I always noticed students spending too much time at the sifter with many waiting in line and so I set to work to come up with a electric sifter. The motor, flywheels and belts, came from an old washing machine. The frame was from old bed rails and the round iron was from something my dad had laying around. Besides some nuts and bolts, the only thing I had buy was the front wheel. The wheels on the sifter part came from a couple old lawn mowers and the handle grips from an old mini bike.
I made several different actual screens of different sizes depending on the dirt. We used bigger 1/2" screens for wetter dirt and 1/4" screens for dry dirt. The arm that shook the screen worked like a old locomotive engine and it took some testing to get it just right.

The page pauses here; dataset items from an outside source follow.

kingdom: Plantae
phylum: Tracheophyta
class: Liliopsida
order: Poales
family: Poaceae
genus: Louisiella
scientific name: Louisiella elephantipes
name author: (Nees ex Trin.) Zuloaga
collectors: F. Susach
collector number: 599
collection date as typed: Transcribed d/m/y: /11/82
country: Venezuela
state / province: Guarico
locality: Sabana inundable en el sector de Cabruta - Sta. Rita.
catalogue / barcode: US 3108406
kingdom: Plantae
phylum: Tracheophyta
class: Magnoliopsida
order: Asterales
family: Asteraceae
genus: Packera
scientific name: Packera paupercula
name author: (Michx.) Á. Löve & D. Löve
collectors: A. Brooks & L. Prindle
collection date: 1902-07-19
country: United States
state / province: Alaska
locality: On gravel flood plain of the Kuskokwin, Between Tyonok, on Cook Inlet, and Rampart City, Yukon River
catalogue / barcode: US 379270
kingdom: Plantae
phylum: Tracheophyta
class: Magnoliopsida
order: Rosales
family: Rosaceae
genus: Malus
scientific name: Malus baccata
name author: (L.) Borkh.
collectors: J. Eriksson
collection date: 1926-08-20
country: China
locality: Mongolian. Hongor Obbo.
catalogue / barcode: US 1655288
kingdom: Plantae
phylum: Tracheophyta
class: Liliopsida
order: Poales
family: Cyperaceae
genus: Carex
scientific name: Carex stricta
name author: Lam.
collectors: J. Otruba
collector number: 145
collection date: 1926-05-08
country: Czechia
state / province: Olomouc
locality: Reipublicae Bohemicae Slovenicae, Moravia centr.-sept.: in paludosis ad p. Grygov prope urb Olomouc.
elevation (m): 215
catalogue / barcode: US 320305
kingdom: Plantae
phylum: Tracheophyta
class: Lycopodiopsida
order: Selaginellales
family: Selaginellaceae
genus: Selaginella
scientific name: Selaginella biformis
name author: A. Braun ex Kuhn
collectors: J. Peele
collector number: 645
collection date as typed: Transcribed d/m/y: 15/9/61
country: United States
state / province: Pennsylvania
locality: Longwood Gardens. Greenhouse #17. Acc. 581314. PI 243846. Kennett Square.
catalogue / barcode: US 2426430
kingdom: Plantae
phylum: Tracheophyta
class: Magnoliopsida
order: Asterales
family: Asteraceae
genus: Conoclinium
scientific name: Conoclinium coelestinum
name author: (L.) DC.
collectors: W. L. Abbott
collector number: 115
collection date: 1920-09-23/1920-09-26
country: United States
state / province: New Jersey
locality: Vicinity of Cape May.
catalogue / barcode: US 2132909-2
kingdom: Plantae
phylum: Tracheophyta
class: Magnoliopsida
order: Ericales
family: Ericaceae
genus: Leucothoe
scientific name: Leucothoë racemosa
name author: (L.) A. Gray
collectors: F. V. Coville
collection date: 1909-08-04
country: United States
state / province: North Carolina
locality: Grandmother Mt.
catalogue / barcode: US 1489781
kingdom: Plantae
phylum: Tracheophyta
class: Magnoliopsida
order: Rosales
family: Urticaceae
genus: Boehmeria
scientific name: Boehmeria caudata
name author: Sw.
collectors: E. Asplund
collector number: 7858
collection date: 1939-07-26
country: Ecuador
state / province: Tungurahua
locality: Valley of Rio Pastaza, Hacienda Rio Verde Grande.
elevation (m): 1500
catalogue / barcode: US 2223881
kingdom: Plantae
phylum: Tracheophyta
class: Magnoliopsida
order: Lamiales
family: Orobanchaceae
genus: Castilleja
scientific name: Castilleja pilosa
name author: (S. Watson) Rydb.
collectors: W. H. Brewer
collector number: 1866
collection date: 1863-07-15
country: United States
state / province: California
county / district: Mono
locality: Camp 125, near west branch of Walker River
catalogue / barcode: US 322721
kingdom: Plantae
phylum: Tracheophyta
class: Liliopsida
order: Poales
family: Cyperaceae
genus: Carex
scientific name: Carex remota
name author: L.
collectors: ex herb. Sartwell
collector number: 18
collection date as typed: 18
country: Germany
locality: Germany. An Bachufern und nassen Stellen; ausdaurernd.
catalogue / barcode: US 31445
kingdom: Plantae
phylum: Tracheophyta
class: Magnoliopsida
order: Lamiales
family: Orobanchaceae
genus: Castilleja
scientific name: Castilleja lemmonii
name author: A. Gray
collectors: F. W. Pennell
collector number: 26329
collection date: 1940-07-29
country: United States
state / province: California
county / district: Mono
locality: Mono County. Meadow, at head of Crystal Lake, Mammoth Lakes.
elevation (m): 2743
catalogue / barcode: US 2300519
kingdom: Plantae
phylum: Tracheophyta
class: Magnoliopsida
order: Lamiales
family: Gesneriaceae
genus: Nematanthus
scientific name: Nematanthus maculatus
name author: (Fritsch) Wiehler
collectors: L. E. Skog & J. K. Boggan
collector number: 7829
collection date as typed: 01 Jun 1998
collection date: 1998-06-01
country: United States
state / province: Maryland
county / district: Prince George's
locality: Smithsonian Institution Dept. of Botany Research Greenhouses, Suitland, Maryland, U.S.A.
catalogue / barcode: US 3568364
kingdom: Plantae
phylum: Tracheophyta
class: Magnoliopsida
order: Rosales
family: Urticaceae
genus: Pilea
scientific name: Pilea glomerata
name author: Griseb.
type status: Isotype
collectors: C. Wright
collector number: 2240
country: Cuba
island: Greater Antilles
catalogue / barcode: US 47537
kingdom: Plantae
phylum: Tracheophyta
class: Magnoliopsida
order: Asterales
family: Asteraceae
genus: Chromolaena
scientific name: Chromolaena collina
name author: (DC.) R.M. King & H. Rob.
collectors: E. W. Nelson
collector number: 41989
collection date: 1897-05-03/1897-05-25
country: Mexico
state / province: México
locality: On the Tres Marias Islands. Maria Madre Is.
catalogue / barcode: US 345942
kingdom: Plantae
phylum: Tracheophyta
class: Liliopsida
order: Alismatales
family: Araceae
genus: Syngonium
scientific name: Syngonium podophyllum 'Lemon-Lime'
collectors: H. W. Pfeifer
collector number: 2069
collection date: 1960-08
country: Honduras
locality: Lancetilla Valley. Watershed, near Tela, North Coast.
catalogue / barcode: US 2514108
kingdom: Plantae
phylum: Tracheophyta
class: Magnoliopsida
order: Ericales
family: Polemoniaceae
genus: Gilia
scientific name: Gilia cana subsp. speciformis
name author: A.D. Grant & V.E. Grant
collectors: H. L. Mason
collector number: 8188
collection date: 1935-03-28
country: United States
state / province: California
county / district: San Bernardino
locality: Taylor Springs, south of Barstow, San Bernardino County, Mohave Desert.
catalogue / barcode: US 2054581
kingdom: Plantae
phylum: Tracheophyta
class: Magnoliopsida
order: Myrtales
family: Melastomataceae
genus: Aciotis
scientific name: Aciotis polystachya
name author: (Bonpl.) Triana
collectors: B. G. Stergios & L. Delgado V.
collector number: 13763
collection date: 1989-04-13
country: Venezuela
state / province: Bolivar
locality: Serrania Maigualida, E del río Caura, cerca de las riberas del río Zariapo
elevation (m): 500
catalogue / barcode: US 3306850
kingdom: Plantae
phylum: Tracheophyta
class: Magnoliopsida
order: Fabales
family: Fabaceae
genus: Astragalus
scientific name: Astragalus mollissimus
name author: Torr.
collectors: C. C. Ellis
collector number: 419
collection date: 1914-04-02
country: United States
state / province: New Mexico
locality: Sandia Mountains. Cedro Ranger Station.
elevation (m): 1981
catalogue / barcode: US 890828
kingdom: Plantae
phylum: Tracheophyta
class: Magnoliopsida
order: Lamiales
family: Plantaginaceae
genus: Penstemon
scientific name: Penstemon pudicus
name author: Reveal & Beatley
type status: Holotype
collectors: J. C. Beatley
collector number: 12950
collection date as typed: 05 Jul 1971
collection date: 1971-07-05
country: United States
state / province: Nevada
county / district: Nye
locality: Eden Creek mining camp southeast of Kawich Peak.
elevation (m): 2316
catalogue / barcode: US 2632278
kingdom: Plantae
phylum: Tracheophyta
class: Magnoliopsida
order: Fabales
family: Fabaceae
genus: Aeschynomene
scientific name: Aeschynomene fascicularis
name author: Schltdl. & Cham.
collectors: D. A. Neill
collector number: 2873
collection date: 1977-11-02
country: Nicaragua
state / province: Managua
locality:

To do this, I drill different holes in the flywheel where I tried the arm in different holes until we got just the right speed and never had to change it.
The contraption was built to move forward leaving mounds of dirt as we went. It could easily sift a full 5 gallon bucket of dirt in less than 30 seconds! It had an on-off switch by your knee to easily stop it. In the early days we ran it off a generator before th Renner Site had electricity. Later, I bought 250' of wire and it ran off that. At Line Creek, we ran the wire the full 250' to the old museum.
On a typical Saturday, it would easily run 120 gallons of dirt in 6 hours. The only thing that ever broke on it was the switch of all things! What you can't see in the photo is the motor had a metal cover over it made from an old shovel. This protected it from both dirt and rain.
I would estimate it easily sifted over 3200 cubic feet of dirt.